In the records below, find the line that contains "[732,155,781,185]", then transcribe it and every later line exactly, stopping at the final line.

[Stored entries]
____________

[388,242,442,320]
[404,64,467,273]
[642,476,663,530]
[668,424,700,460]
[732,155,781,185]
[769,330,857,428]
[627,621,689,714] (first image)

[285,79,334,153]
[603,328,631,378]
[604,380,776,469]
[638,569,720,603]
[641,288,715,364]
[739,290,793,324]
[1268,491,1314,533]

____________

(Response for this exercise)
[732,155,781,185]
[769,330,857,428]
[627,621,689,714] (first image)

[285,79,334,153]
[603,328,631,378]
[604,380,776,469]
[638,569,720,603]
[641,288,715,364]
[739,290,793,324]
[1268,491,1314,533]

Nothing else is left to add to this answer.